Somehow, imagining that someone is watching me allows me to quit thinking about myself and start thinking about the job at hand. I don't know why that is, but it surely is.
We ended the third set 6-2. We had effectively crushed the best team our opponents could field, and it felt good. It felt great.
I was really angry about JR having resorted to such a cheap trick, and I told a former parnter about it. Steve looked at me and said, "So really, it was your fault. You should never have let him get into your head like that."
I told him to keep telling me that, because I needed to hear it. I guess I will have to figure it out somehow. It was my fault. I knew what he was doing, and why, and I am solely at fault for us almost tossing the whole match. Thank goodness for random pretty girls. ;-)
There were several highlights. I will mention two.
They dropshotted me all through the match. That makes me smile from a very deep place in my heart. :-) I wear right side knee and elbow braces whenever I play. They are mandatory, but only from a maintenance perspective. Without them, the pain makes play impossible. They don't indicate any actual weakness, though. I don't believe they won a single point that they dropshotted me. I will cross 40 feet before that little ball bounces twice every time. Yesterday, I got there and did something effective with the ball every time. That is more fun than almost anything.
They also tried some lobs on us. I got to most of them as well. There was one in particular, though, that was a highlight. They hit one deep into our backhand corner. I tracked that sucker all the way back to the fence, and put a particularly sucky backhand on it. It was nowhere even near the court.
What makes that a highlight is that there is a 4 inch steel lamppost back there, square shaped. It was not even in my mind.
I have no idea how fast I was going when I hit it, but I know that I keep my head up on my backhand, because I hit it square in the center of my chest, instead of hitting it with my head (which would have been more dangerous for the lamppost.) It was just like on the cartoons. My whole body kept moving at full speed, but my chest stopped. My arms and legs flew straight ahead, and then ended up wrapped rather intimately around my insensitive new friend. I just hung there for a second until my mind concocted a likely story to explain what on earth had just happened. :-)

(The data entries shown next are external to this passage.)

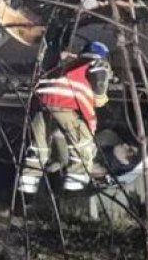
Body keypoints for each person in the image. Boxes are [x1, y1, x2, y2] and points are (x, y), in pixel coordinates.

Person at [20, 40, 111, 193]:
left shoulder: (66, 62)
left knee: (39, 145)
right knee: (83, 142)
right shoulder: (97, 63)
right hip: (65, 102)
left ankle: (28, 181)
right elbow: (99, 89)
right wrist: (102, 97)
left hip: (42, 101)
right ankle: (76, 178)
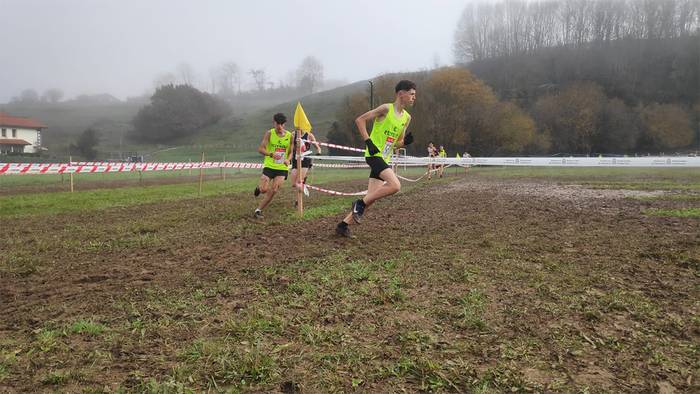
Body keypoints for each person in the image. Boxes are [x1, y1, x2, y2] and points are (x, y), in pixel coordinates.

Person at [335, 80, 416, 238]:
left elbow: (395, 144)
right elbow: (360, 120)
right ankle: (358, 204)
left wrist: (405, 142)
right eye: (412, 94)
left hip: (384, 157)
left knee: (370, 199)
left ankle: (342, 226)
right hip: (373, 155)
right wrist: (368, 142)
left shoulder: (407, 118)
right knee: (395, 185)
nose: (414, 98)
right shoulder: (386, 109)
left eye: (415, 95)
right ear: (401, 94)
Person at [253, 113, 292, 219]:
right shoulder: (269, 133)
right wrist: (271, 154)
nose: (279, 126)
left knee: (274, 190)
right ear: (274, 123)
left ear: (284, 124)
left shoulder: (290, 136)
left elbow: (291, 151)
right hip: (269, 165)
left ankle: (258, 210)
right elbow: (261, 149)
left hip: (282, 168)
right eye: (277, 123)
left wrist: (288, 160)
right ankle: (259, 188)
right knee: (264, 190)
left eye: (281, 124)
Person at [290, 129, 321, 201]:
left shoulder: (309, 135)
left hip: (305, 160)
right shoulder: (293, 134)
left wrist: (319, 153)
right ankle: (304, 186)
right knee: (294, 184)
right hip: (295, 160)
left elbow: (318, 147)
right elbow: (290, 148)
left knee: (299, 181)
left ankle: (298, 200)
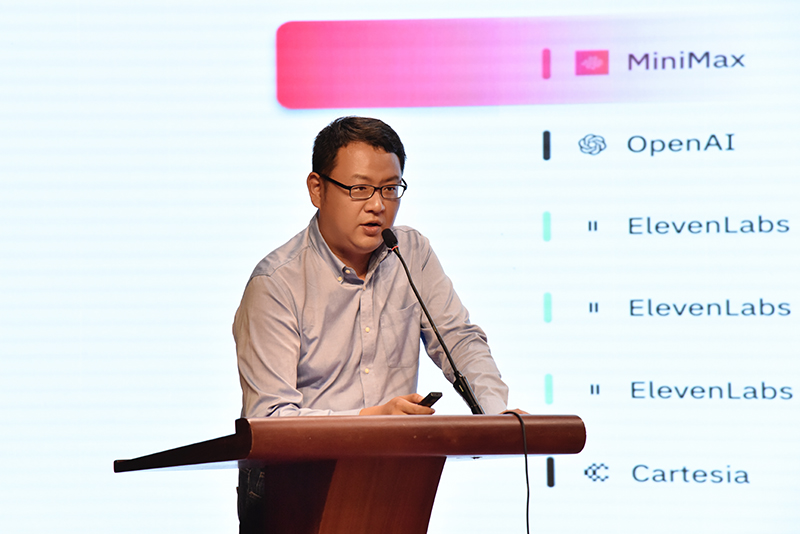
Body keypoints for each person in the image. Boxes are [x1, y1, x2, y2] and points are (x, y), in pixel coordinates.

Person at [233, 116, 511, 531]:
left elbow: (458, 339)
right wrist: (372, 419)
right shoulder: (276, 284)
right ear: (317, 189)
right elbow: (270, 419)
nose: (378, 205)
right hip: (297, 486)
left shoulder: (410, 252)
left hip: (390, 476)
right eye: (360, 189)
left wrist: (496, 416)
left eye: (390, 189)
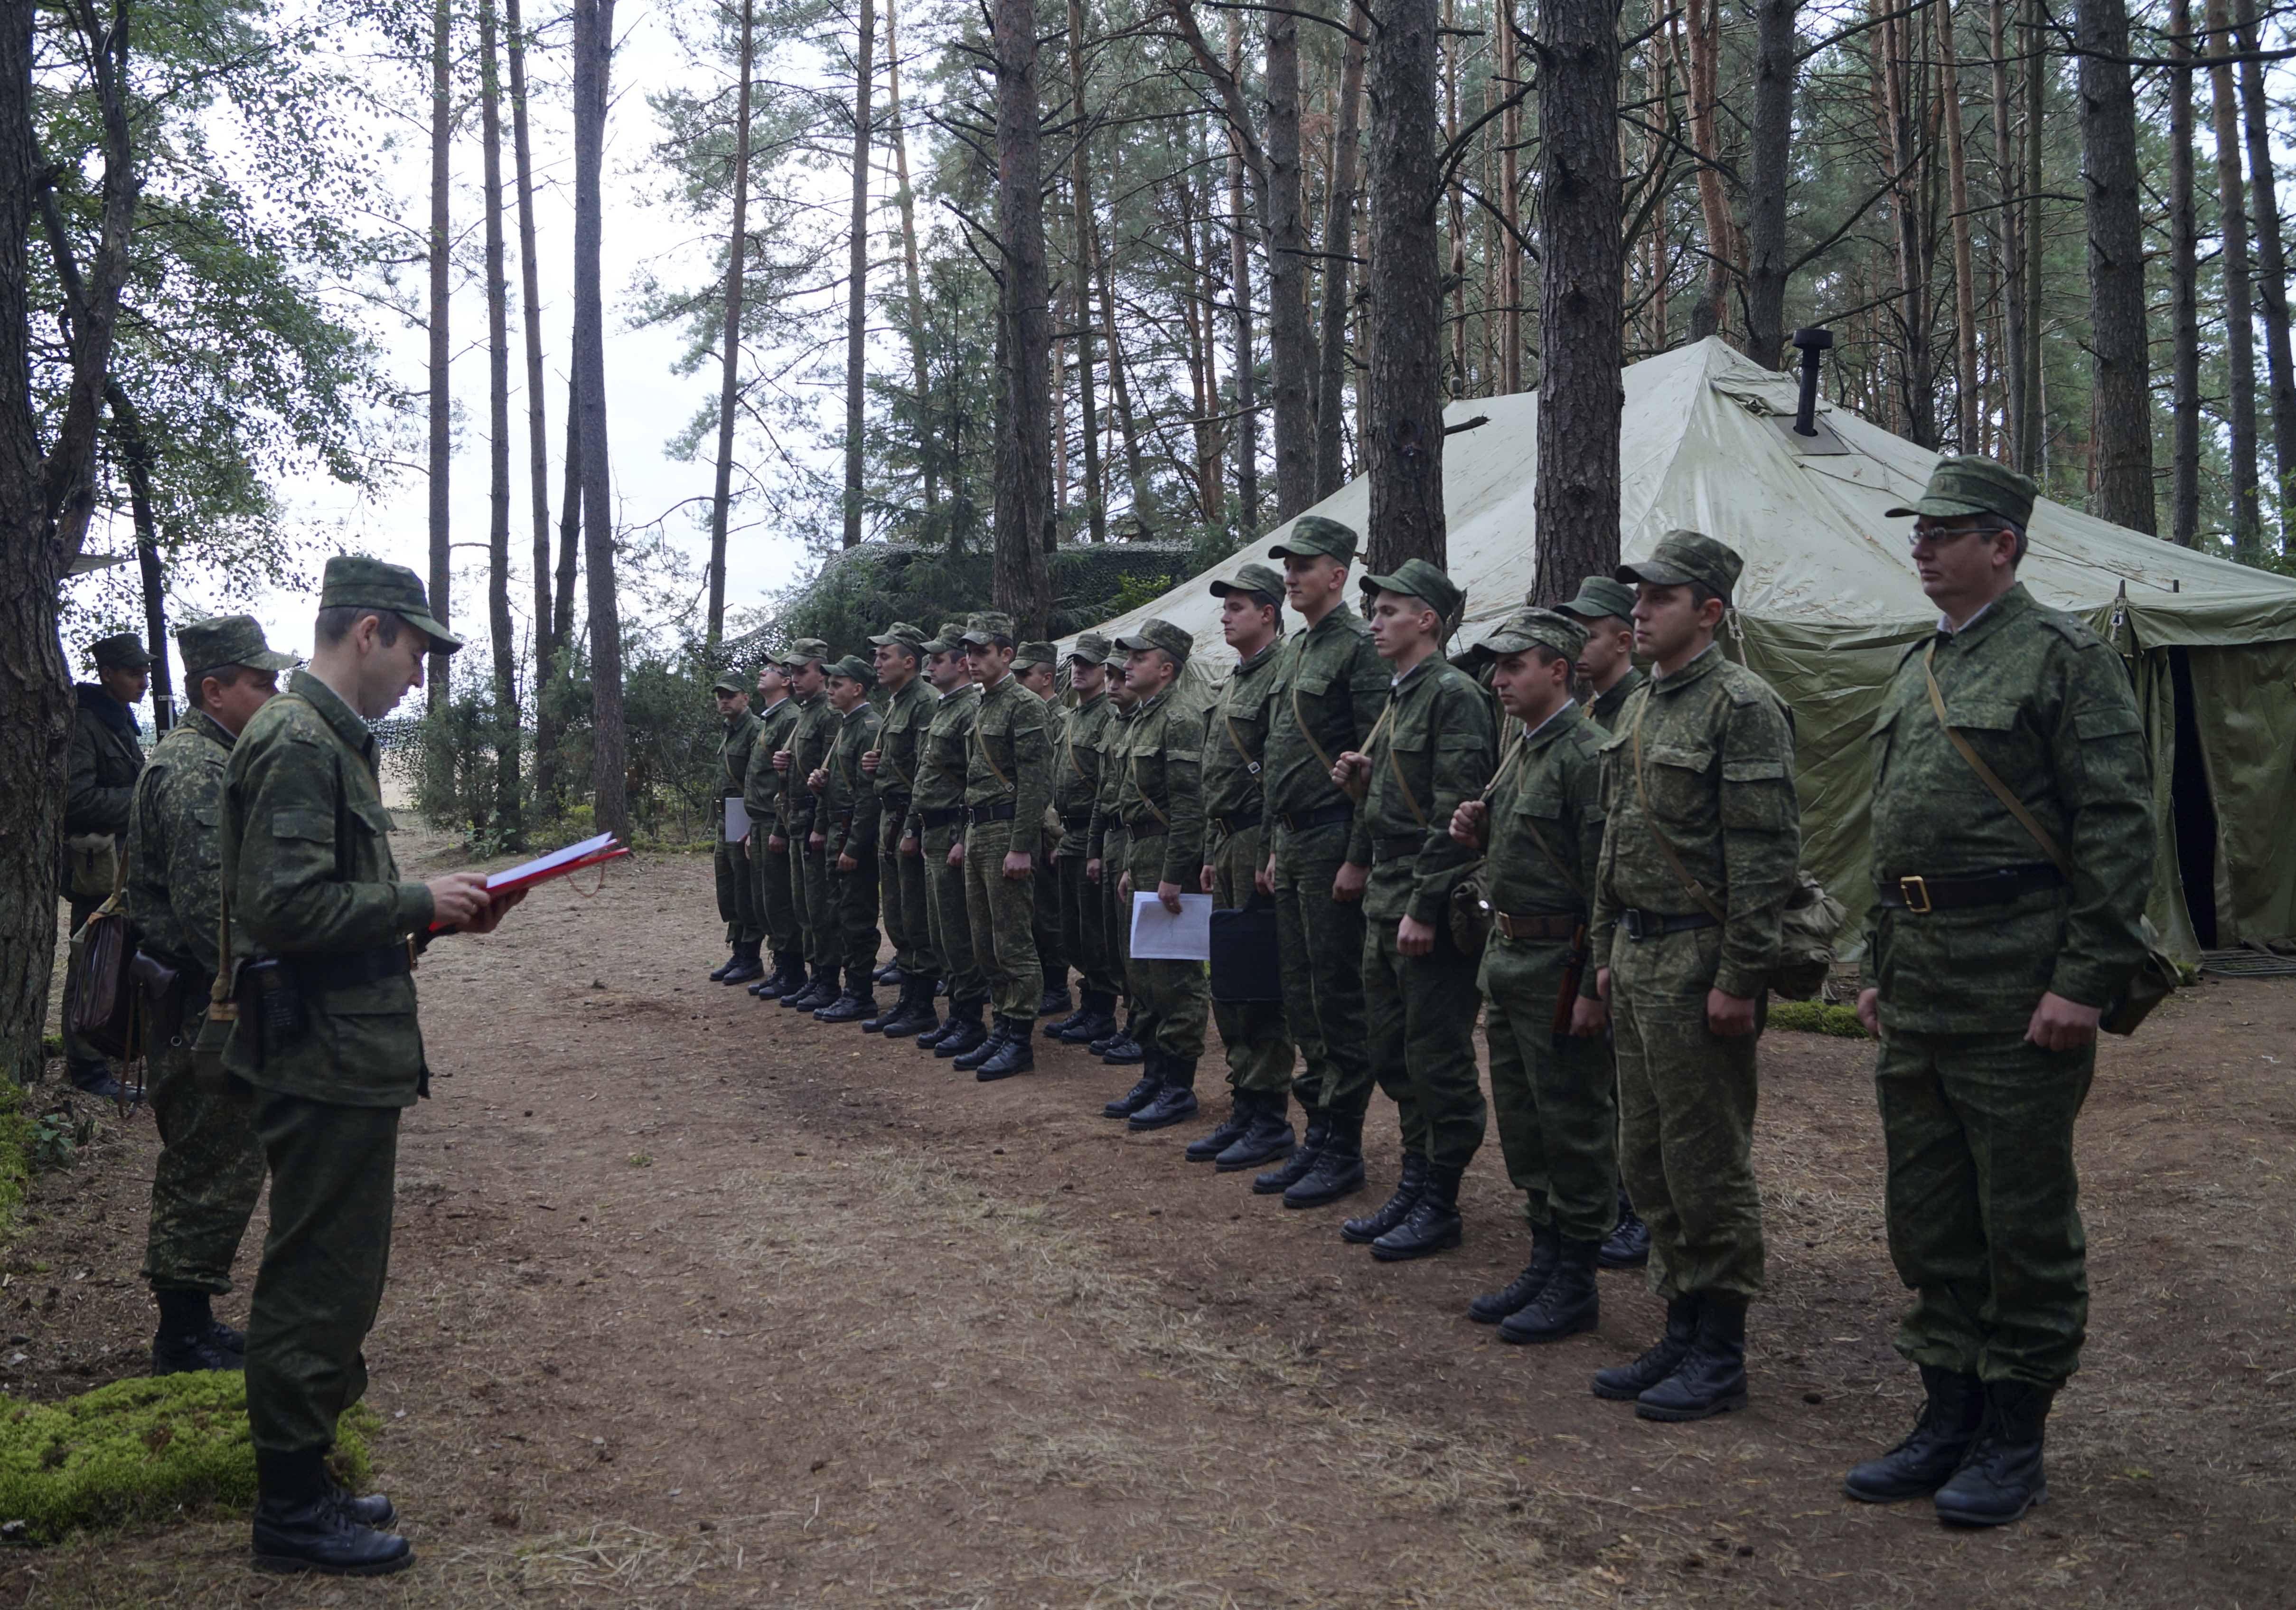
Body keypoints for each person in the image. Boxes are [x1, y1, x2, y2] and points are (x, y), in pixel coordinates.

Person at [1843, 458, 2153, 1527]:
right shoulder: (1913, 665)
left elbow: (2116, 826)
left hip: (2018, 988)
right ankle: (1949, 1413)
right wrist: (1878, 964)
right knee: (1927, 1217)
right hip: (1921, 985)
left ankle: (2015, 1434)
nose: (1922, 547)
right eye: (1918, 532)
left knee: (2018, 1216)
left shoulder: (2065, 659)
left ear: (2003, 545)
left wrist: (2084, 982)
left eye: (1945, 532)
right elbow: (1893, 832)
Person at [220, 557, 521, 1574]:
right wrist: (413, 901)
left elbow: (325, 916)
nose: (421, 677)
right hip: (321, 1060)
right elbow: (282, 909)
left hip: (342, 1047)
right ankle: (292, 1513)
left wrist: (437, 916)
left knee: (336, 1281)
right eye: (418, 654)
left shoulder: (324, 741)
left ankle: (307, 1480)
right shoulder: (300, 741)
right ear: (371, 633)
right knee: (317, 1283)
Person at [1587, 529, 1799, 1423]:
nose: (1638, 611)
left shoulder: (1741, 705)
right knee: (1645, 1155)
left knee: (1704, 1158)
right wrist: (1603, 954)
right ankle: (1679, 1325)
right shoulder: (1636, 706)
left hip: (1698, 961)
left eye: (1659, 599)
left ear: (1708, 611)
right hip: (1636, 956)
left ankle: (1719, 1348)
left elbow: (1764, 857)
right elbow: (1612, 844)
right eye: (1637, 598)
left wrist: (1741, 976)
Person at [125, 615, 296, 1376]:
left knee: (221, 1160)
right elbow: (211, 918)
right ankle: (181, 1339)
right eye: (261, 682)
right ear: (214, 689)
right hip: (204, 1006)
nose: (274, 692)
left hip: (209, 999)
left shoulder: (215, 757)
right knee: (208, 1164)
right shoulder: (196, 769)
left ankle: (192, 1321)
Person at [1447, 608, 1615, 1339]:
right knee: (1525, 1124)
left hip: (1560, 963)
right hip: (1510, 959)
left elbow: (1603, 880)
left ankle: (1576, 1276)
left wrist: (1591, 984)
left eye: (1515, 665)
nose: (1498, 678)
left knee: (1572, 1124)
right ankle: (1545, 1256)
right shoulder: (1521, 748)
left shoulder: (1587, 754)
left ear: (1559, 669)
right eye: (1497, 666)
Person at [1327, 558, 1496, 1261]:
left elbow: (1455, 816)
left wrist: (1426, 907)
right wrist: (1362, 798)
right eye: (1374, 610)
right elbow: (1401, 802)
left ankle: (1441, 1196)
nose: (1374, 621)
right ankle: (1416, 1177)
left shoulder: (1452, 695)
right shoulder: (1402, 695)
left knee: (1435, 1053)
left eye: (1390, 610)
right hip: (1388, 891)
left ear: (1427, 619)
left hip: (1421, 895)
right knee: (1393, 1047)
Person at [1252, 516, 1391, 1207]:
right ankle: (1317, 1134)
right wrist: (1278, 846)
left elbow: (1374, 759)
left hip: (1337, 838)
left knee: (1338, 1000)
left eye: (1304, 565)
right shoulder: (1293, 653)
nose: (1291, 575)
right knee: (1303, 996)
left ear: (1338, 574)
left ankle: (1343, 1143)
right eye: (1288, 564)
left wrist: (1360, 854)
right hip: (1295, 841)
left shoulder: (1360, 649)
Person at [1555, 573, 1652, 1271]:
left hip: (1637, 923)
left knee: (1632, 1082)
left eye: (1587, 633)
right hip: (1598, 917)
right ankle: (1623, 1198)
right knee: (1606, 1076)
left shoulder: (1635, 711)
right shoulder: (1590, 714)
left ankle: (1640, 1208)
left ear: (1624, 638)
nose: (1576, 645)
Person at [1186, 564, 1298, 1169]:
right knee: (1229, 984)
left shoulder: (1281, 673)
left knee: (1259, 986)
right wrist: (1209, 852)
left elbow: (1281, 770)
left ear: (1269, 614)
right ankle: (1245, 1102)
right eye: (1225, 608)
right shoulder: (1234, 681)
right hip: (1227, 845)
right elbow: (1216, 775)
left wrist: (1270, 849)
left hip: (1258, 843)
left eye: (1238, 607)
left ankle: (1270, 1114)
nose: (1226, 616)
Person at [1095, 619, 1211, 1129]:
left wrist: (1173, 873)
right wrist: (1128, 867)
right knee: (1141, 974)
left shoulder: (1180, 718)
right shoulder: (1141, 718)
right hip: (1139, 852)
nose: (1128, 665)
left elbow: (1190, 808)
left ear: (1166, 668)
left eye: (1139, 658)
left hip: (1167, 855)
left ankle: (1178, 1086)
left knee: (1174, 977)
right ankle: (1154, 1072)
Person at [954, 613, 1054, 1079]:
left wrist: (1022, 846)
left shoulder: (1025, 706)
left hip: (1005, 833)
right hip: (978, 831)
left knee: (1012, 939)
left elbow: (1035, 785)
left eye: (981, 652)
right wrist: (962, 837)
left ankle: (1019, 1039)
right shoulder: (983, 704)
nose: (971, 660)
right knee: (984, 940)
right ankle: (1001, 1027)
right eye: (968, 653)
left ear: (1006, 655)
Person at [61, 632, 153, 1098]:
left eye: (145, 672)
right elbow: (77, 800)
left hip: (124, 865)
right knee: (90, 963)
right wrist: (145, 798)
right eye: (135, 672)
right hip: (98, 869)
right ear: (108, 674)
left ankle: (110, 1051)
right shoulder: (87, 722)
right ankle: (86, 1068)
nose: (144, 680)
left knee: (119, 959)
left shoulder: (118, 719)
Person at [910, 622, 988, 1057]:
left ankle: (970, 1018)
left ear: (961, 664)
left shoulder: (969, 709)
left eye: (937, 659)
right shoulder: (944, 708)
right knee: (942, 934)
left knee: (959, 935)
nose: (929, 666)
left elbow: (973, 780)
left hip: (953, 831)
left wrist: (961, 836)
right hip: (933, 830)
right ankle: (957, 1014)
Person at [862, 622, 938, 1036]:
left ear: (909, 662)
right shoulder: (896, 702)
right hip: (889, 817)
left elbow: (929, 769)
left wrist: (913, 827)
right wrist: (877, 766)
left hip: (910, 818)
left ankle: (922, 1004)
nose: (877, 662)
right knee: (897, 916)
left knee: (915, 917)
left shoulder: (924, 701)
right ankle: (908, 999)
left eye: (884, 655)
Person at [1047, 633, 1120, 1045]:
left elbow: (1104, 789)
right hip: (1069, 835)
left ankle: (1102, 1010)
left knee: (1095, 932)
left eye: (1089, 664)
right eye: (1076, 662)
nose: (1079, 669)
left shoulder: (1109, 716)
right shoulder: (1073, 718)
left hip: (1094, 834)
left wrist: (1093, 846)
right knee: (1073, 931)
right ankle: (1087, 1003)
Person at [808, 656, 883, 1023]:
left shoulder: (868, 727)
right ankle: (849, 989)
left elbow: (870, 796)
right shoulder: (845, 726)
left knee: (856, 916)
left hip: (854, 834)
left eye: (837, 685)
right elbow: (841, 785)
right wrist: (820, 789)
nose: (830, 690)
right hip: (839, 827)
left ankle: (860, 993)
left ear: (857, 689)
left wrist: (854, 846)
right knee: (838, 912)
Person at [1080, 670, 1145, 1066]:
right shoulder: (1116, 726)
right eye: (1112, 676)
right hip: (1111, 838)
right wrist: (1094, 849)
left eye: (1123, 676)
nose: (1114, 684)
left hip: (1136, 837)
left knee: (1133, 942)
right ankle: (1131, 1021)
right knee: (1112, 940)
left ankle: (1141, 1026)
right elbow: (1101, 797)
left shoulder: (1151, 722)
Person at [774, 641, 837, 1010]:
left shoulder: (828, 714)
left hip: (815, 818)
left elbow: (830, 777)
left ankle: (828, 979)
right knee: (804, 905)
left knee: (820, 906)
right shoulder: (804, 713)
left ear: (821, 673)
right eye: (792, 673)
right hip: (796, 818)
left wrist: (820, 823)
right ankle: (816, 975)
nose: (794, 678)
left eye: (802, 672)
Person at [1013, 641, 1072, 1019]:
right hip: (1027, 825)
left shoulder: (1061, 718)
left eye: (1024, 675)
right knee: (1029, 911)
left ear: (1047, 677)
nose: (1017, 681)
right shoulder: (1022, 713)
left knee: (1049, 912)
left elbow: (1056, 781)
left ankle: (1057, 986)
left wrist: (1054, 835)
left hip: (1050, 830)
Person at [744, 657, 807, 1000]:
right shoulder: (770, 719)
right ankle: (781, 965)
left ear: (785, 682)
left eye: (768, 670)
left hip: (775, 820)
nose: (761, 673)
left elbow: (790, 781)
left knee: (780, 900)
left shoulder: (790, 718)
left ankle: (792, 970)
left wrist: (780, 829)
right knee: (764, 901)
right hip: (758, 820)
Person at [708, 671, 766, 986]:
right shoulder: (730, 731)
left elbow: (758, 779)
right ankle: (738, 948)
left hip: (742, 812)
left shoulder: (755, 729)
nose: (724, 701)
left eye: (730, 695)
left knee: (745, 888)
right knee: (727, 889)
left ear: (746, 697)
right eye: (720, 696)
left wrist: (752, 821)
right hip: (725, 815)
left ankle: (750, 955)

I wish and double wish that I had that on tape. It had to be hilarious.
They asked me how I was feeling, and I admitted that I had felt better.
I must not have been going too fast, though, because it hurts today, but not badly enough to slow my trip back from Atlanta to Columbus.
I love that game.
The trip down to Atlanta was uneventful, and I expect the trip home to be the same.
Yep, uneventful. I'm home now, and should get back to presbuteras shortly.